J'ai trouvé sur le site Liberté Chérie l'argumentaire le plus débile contre le prélèvement à la source. Je ne peux pas m'empêcher au plaisir de citer dans le texte ces deux arguments :

- Avec une telle mesure, les français ne se rendront plus du tout compte du montant que l'Etat prélève sur leurs revenus.
- Avec une telle mesure, les français auront l'impression que leur entreprise paie des salaires dérisoires et fustigeront le capitalisme.

Je ne sais pas s'il y a réellement besoin d'un commentaire. Le premier argument n'est pas très pertinent parce que les français sont tout à fait conscients de payer des charges sociales, qui sont bien prélevés à la source. Le second argument est vraiment intéressant parce qu'on a l'impression que le but poursuivi, la fin ultime du raisonnement, c'est qu'il faut que les français adorent le capitalisme.

L'article en question est disponible à l'adresse suivante (je ne sais pas encore introduire de lien hypertext dans un commentaire):
http://www.liberte-cherie.com/a2619-Non_a_l_impot_a_la_source_.html

Ds

Et bien je partage tout à fait l'avis de Liberte-cherie, et je ne comprends pas l'interet de cette mesure ( que j'ai subie quand j'étais salarié à Genève il y a des lustres ). Quand à la charge de travail eventuellement diminuée pour le fisc, elle est transferée aux entreprises. 30 % des salariés français au moins vont réclamer sur le taux auprés de l'entreprise, qui réclamera au fisc ....
Mais quel est vraiment l'interet du prélevement à la source ?

Thibaud

@Matthieu:
*** "Charge de travail-socialement-inutile" rajoutée: la ligne supplémentaire sur la feuille de paie à gérer par les employeurs (y'en avait pas assez!), les flux informatiques plus complexes à gérer qu'un simple virement bancaire mensuel facultatif pour les services du Trésor public.
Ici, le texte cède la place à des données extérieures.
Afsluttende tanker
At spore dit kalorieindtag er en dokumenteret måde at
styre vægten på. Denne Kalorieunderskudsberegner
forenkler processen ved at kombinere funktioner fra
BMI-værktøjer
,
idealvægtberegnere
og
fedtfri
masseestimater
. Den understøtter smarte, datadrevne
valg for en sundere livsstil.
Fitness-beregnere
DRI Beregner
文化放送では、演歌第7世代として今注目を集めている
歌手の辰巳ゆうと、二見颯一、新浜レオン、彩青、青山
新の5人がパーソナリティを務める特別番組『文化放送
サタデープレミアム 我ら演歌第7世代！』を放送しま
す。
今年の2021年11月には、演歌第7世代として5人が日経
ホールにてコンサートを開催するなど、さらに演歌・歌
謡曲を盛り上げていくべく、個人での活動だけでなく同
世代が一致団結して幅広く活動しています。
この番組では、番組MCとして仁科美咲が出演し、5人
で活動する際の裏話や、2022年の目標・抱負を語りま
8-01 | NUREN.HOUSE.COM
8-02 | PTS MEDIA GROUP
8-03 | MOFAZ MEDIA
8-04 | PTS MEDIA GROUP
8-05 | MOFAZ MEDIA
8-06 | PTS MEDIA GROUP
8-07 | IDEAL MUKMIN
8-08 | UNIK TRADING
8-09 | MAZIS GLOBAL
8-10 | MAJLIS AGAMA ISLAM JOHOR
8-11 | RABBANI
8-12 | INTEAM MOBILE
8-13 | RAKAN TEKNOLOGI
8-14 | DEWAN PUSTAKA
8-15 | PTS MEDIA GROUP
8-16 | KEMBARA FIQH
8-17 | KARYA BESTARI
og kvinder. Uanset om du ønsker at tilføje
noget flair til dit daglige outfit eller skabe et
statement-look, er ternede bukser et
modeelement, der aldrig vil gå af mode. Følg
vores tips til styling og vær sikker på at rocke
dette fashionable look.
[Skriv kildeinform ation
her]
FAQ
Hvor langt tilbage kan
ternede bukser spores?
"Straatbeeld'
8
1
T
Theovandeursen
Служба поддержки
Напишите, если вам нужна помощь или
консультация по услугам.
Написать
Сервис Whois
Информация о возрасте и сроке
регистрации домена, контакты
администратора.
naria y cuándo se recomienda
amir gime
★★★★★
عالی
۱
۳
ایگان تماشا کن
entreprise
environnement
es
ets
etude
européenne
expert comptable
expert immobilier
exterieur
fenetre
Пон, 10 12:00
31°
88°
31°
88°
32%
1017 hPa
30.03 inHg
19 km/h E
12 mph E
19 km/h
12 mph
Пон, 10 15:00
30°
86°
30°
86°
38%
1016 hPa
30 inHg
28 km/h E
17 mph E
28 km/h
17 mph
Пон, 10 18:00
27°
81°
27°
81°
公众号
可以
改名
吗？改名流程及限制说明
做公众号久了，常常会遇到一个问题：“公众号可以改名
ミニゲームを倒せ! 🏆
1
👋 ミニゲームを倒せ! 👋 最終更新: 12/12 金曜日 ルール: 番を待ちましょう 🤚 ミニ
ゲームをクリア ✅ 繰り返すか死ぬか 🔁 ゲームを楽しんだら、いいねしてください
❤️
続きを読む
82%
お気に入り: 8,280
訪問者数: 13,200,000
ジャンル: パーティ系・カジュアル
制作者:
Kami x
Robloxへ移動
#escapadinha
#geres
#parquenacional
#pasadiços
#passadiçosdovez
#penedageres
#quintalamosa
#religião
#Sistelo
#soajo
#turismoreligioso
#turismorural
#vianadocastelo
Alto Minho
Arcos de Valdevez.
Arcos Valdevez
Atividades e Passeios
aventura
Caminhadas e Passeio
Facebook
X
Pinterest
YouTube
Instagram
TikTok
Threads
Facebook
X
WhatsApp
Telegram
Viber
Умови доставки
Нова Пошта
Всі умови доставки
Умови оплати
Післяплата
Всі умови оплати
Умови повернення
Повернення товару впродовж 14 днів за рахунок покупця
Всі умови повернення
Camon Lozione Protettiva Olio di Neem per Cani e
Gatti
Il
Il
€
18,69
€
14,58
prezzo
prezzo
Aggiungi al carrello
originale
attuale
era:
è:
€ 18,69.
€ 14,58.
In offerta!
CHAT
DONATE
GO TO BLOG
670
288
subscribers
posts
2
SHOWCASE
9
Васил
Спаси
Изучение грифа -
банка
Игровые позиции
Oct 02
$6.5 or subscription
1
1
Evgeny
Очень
Ceci n'est pas nécessairement vrai. Tout d'abord les paiements des employeurs aux Trésor ne sont pas forcément bien plus compliqués que les virement bancaires (qui n'est pas si simple puisqu'il faut bien calculer la mensualité ou le tiers qui peuvent par ailleurs être adaptés).
Ensuite, certains contribuables (une grande parties??) - i.e. une bonne partie de ceux qui remplissent une déclaration simplifiée et dont la situation familiale n'est pas modifiée) pourraient ne pas avoir à remplir de déclaration. C'est par example le cas au Royaume-Uni où l'impôt sur le revenu est prélevé à la source et seuls ceux dont la situation l'exige doivent faire une déclaration. Pour les autres (mon cas pendant mes cinq ans en Angleterre) pas de nécessité de faire une déclaration, l'ajustement nécessaire en cas d'évolution même importante des revenus du travail se faisant au cours de l'année et dans tous les cas lors du douxième mois de l'année fiscale (mars dans ce cas).

Benoist

Je trouve votre billet un peu vite rédigé pour un économiste et d'une conclusion hative, heureusement que les commentaires rétablissent les faits.